[Data extracted from a collection]
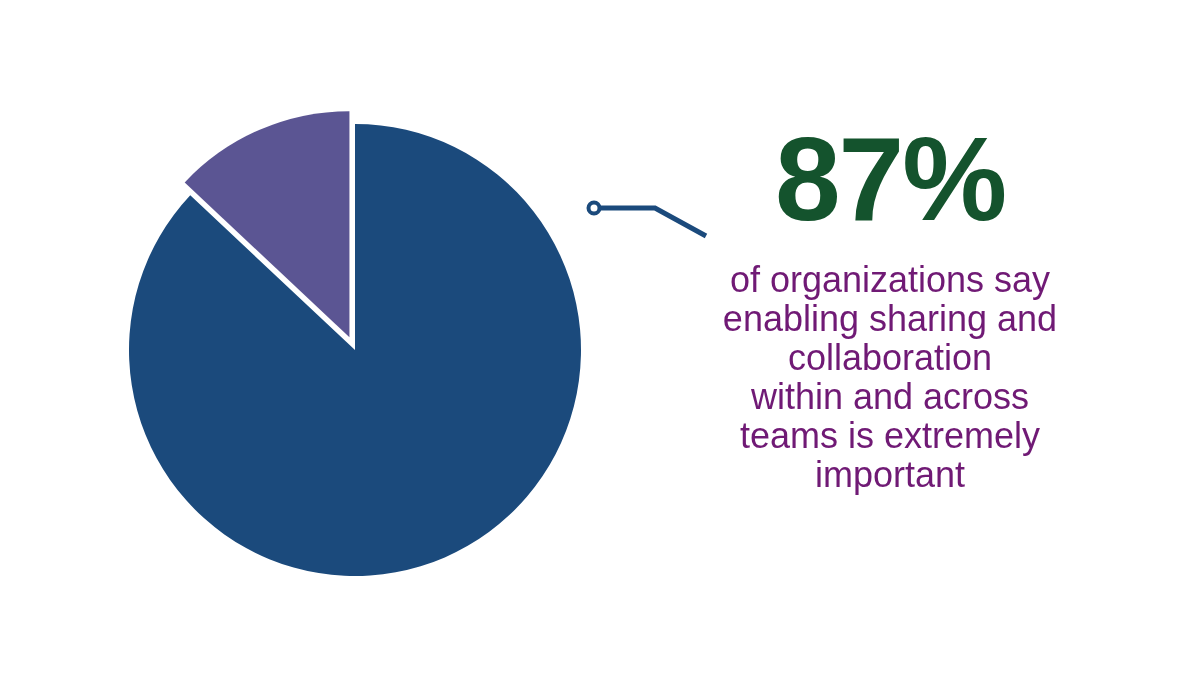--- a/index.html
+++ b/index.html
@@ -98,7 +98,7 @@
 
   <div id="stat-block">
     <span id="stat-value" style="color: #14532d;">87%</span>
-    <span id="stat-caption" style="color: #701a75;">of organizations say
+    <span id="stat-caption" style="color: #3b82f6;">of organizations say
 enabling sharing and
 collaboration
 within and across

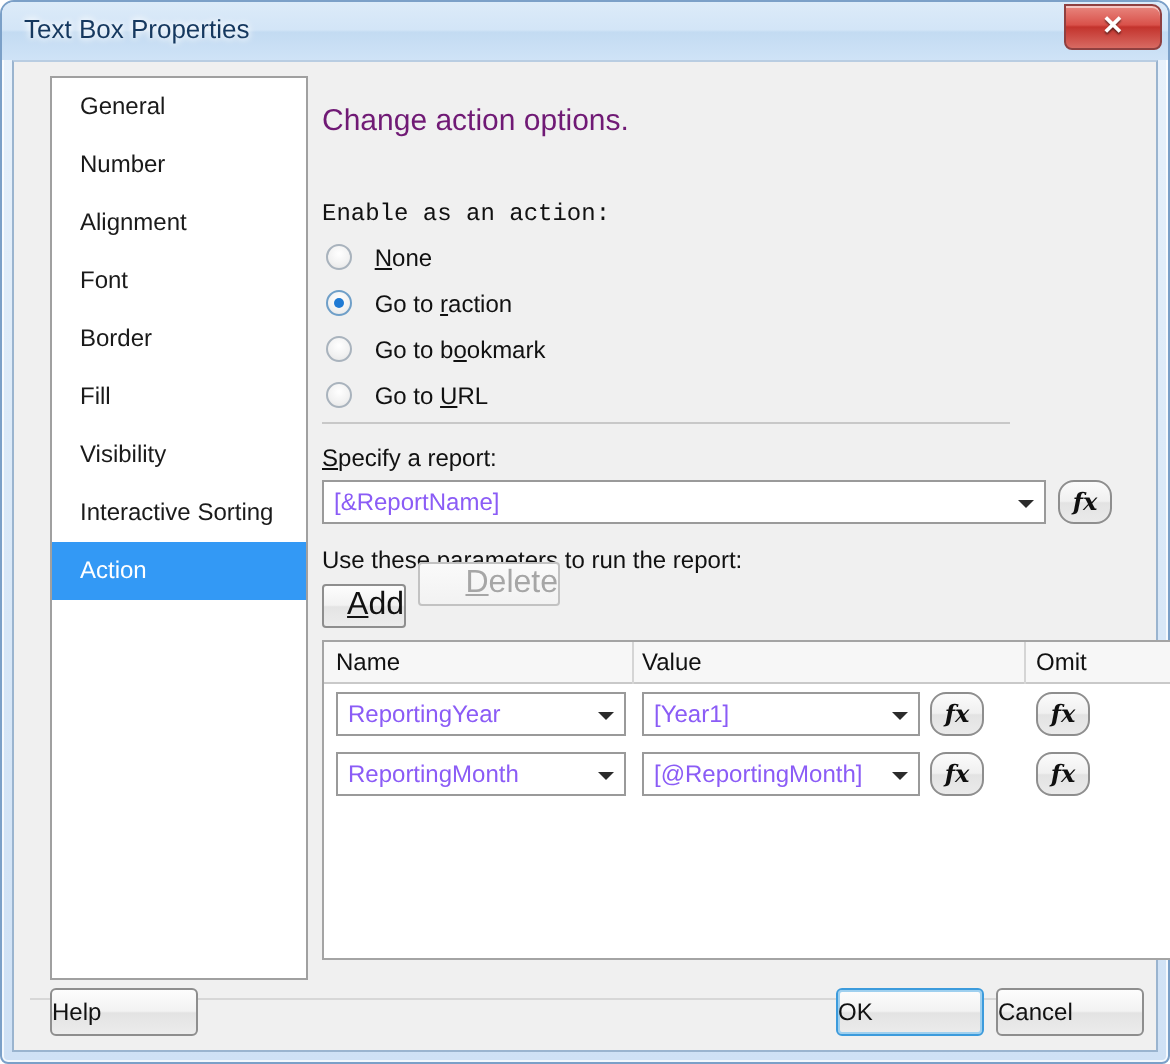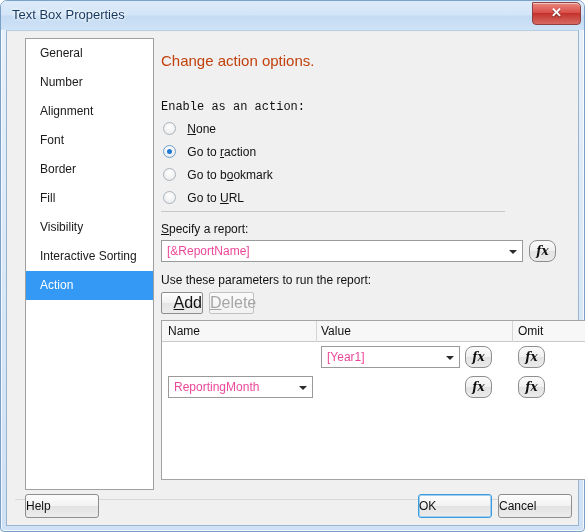--- a/index.html
+++ b/index.html
@@ -123,7 +123,7 @@
     left: 4px;
     top: 14px;
     font-size: 15px;
-    color: #c2410c;
+    color: #701a75;
     white-space: nowrap;
   }
 

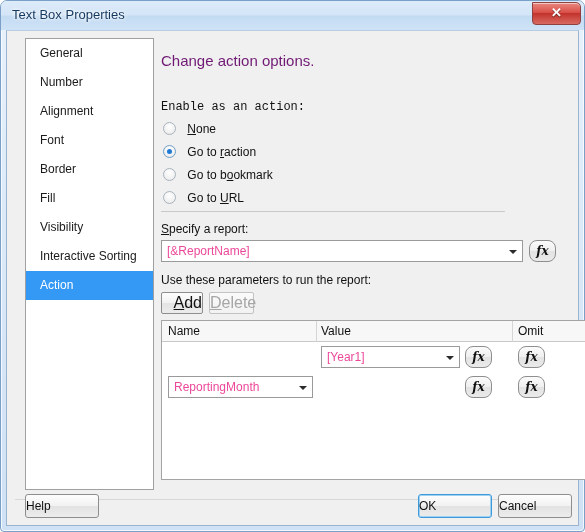--- a/index.html
+++ b/index.html
@@ -196,7 +196,7 @@
     border: 1px solid #9a9a9a;
     height: 22px;
     font-size: 12px;
-    color: #ec4899;
+    color: #8b5cf6;
   }
   .combo .ctext {
     position: absolute;

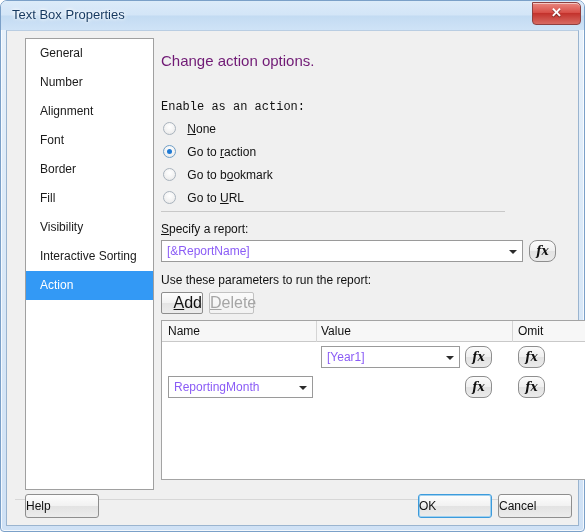--- a/index.html
+++ b/index.html
@@ -264,7 +264,7 @@
     cursor: default;
   }
   .btn-add { left: 4px; top: 254px; width: 42px; }
-  .btn-delete { left: 52px; top: 254px; width: 45px; }
+  .btn-delete { left: 52px; top: 243px; width: 71px; }
 
   
   .grid {

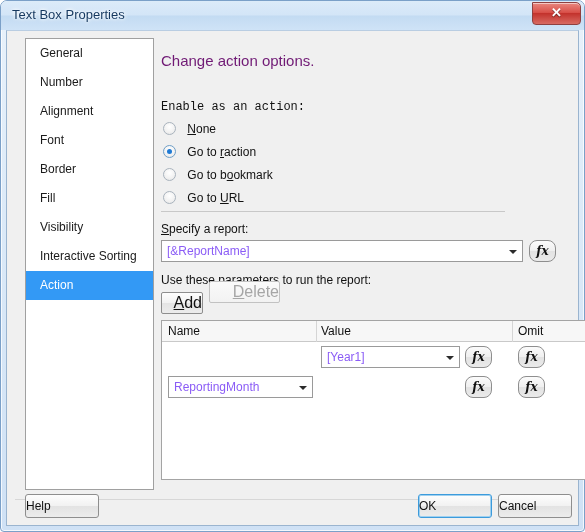--- a/index.html
+++ b/index.html
@@ -420,6 +420,10 @@
         </div>
 
         <div class="grid-row row0">
+          <div class="combo cell-name">
+            <span class="ctext">ReportingYear</span>
+            <span class="arrow"></span>
+          </div>
           <div class="combo cell-value">
             <span class="ctext">[Year1]</span>
             <span class="arrow"></span>

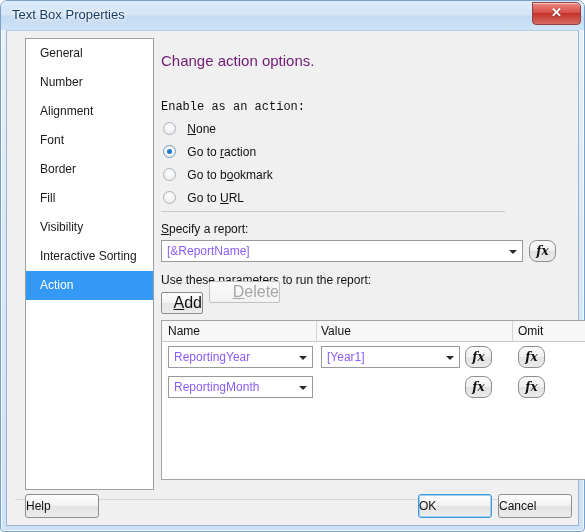--- a/index.html
+++ b/index.html
@@ -441,6 +441,10 @@
             <span class="ctext">ReportingMonth</span>
             <span class="arrow"></span>
           </div>
+          <div class="combo cell-value">
+            <span class="ctext">[@ReportingMonth]</span>
+            <span class="arrow"></span>
+          </div>
           <div class="fx-btn fx-value">
             <span class="glyph">fx</span>
           </div>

Activity –
Restate the data above verbatim, skipping every image.

The completed task –
--- a/index.html
+++ b/index.html
@@ -98,7 +98,7 @@
 
   <div id="stat-block">
     <span id="stat-value" style="color: #14532d;">87%</span>
-    <span id="stat-caption" style="color: #701a75;">of organizations say
+    <span id="stat-caption" style="color: #3b82f6;">of organizations say
 enabling sharing and
 collaboration
 within and across

--- a/index.html
+++ b/index.html
@@ -123,7 +123,7 @@
     left: 4px;
     top: 14px;
     font-size: 15px;
-    color: #c2410c;
+    color: #701a75;
     white-space: nowrap;
   }
 

--- a/index.html
+++ b/index.html
@@ -196,7 +196,7 @@
     border: 1px solid #9a9a9a;
     height: 22px;
     font-size: 12px;
-    color: #ec4899;
+    color: #8b5cf6;
   }
   .combo .ctext {
     position: absolute;

--- a/index.html
+++ b/index.html
@@ -264,7 +264,7 @@
     cursor: default;
   }
   .btn-add { left: 4px; top: 254px; width: 42px; }
-  .btn-delete { left: 52px; top: 254px; width: 45px; }
+  .btn-delete { left: 52px; top: 243px; width: 71px; }
 
   
   .grid {

--- a/index.html
+++ b/index.html
@@ -420,6 +420,10 @@
         </div>
 
         <div class="grid-row row0">
+          <div class="combo cell-name">
+            <span class="ctext">ReportingYear</span>
+            <span class="arrow"></span>
+          </div>
           <div class="combo cell-value">
             <span class="ctext">[Year1]</span>
             <span class="arrow"></span>

--- a/index.html
+++ b/index.html
@@ -441,6 +441,10 @@
             <span class="ctext">ReportingMonth</span>
             <span class="arrow"></span>
           </div>
+          <div class="combo cell-value">
+            <span class="ctext">[@ReportingMonth]</span>
+            <span class="arrow"></span>
+          </div>
           <div class="fx-btn fx-value">
             <span class="glyph">fx</span>
           </div>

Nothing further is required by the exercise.